== Passage shown

Tiny entrepreneur Cora Hughes is on her way to making her first million – at the tender age of eight.
Cora and dad Dan have been left amazed after their home-school lockdown project – a board game called CoraQuest – smashed its £12,000 Kickstarter target within 45 minutes and now tops a staggering £80,000.
The Huddersfield-based dad-and-daughter duo hope the game will become an international hit.
Cora said: “It’s amazing. It would be nice to see it sold in shops.”
Cora and Dan, 44, an NHS nurse, launched CoraQuest, a family board game, on Kickstarter on February 1 at 5pm.
They needed £12,060 to be pledged by February 18 so they could afford to make 1,000 copies of the game but were stunned when they hit that target in just 45 minutes.
Well over 2,700 pledges have been made and the total has gone through the £80,000 barrier.
The game began as a “bit of fun”, a break from worksheets provided by school during the Covid lockdown but as they played the game a few times Cora and Dan realised they had created a hit.
Cora created all the original artwork and soon recruited a small battalion of kids from around the world who have drawn the gremlins, goblins, spiders and orcs who inhabit the dungeons of CoraQuest.
A professional artist Gary King – dubbed “the Chief Colourer In” – coloured in the kids’ drawings and the project began to snowball.
Dan said: “We needed £12,000 to get the game manufactured but within 45 minutes we had met the target. Then even more people started getting excited and it went a bit viral within the gaming world.”
Like all families Dan said they were finding lockdown tough but CoraQuest had proved a distraction.
“It’s like having two full-time jobs home-schooling and working a full-time job but it’s brought a bit of joy into our lives and a little bit of creativity,” he said. “It’s certainly helped the lockdown go a bit easier.
“If a publisher approaches us we will certainly talk to them but we are just happy to get the game in people’s hands.”

====

> [What you are asked to do]: Return the portion of the article about CoraQuest from "They needed £12,060" up to and including "created a hit.", copied word for word.

== Data supplied

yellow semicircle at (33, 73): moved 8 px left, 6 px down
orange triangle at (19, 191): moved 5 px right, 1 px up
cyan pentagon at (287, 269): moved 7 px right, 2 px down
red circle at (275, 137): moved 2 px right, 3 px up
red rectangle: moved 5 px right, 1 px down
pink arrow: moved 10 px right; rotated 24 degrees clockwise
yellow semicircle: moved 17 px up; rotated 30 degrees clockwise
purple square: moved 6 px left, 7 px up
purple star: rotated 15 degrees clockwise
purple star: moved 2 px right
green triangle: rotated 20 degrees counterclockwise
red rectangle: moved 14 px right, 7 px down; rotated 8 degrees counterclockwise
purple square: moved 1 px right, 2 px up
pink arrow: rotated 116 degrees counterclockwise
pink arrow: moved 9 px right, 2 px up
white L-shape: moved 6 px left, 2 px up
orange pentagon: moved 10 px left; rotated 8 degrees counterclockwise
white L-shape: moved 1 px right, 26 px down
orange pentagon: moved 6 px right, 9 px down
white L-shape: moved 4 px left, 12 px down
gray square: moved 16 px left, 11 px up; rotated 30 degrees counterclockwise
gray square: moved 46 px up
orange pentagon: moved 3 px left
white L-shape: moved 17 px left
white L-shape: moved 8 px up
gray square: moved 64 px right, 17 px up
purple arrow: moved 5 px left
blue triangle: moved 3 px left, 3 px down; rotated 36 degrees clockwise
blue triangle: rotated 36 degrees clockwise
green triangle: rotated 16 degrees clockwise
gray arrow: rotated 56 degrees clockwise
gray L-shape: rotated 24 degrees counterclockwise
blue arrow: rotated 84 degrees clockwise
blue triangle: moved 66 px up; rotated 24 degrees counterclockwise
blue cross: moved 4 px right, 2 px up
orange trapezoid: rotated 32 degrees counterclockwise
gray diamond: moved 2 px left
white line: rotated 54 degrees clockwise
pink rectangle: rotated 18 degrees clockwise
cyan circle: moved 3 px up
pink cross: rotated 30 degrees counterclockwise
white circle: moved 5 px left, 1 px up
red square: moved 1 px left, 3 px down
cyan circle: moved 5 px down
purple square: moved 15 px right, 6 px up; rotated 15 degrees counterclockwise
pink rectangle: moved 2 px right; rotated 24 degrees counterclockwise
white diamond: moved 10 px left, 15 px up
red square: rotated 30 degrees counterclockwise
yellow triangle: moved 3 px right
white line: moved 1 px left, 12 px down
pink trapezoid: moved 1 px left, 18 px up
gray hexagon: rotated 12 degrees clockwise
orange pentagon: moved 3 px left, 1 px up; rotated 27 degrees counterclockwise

====

> [Output of the task]:
They needed £12,060 to be pledged by February 18 so they could afford to make 1,000 copies of the game but were stunned when they hit that target in just 45 minutes.
Well over 2,700 pledges have been made and the total has gone through the £80,000 barrier.
The game began as a “bit of fun”, a break from worksheets provided by school during the Covid lockdown but as they played the game a few times Cora and Dan realised they had created a hit.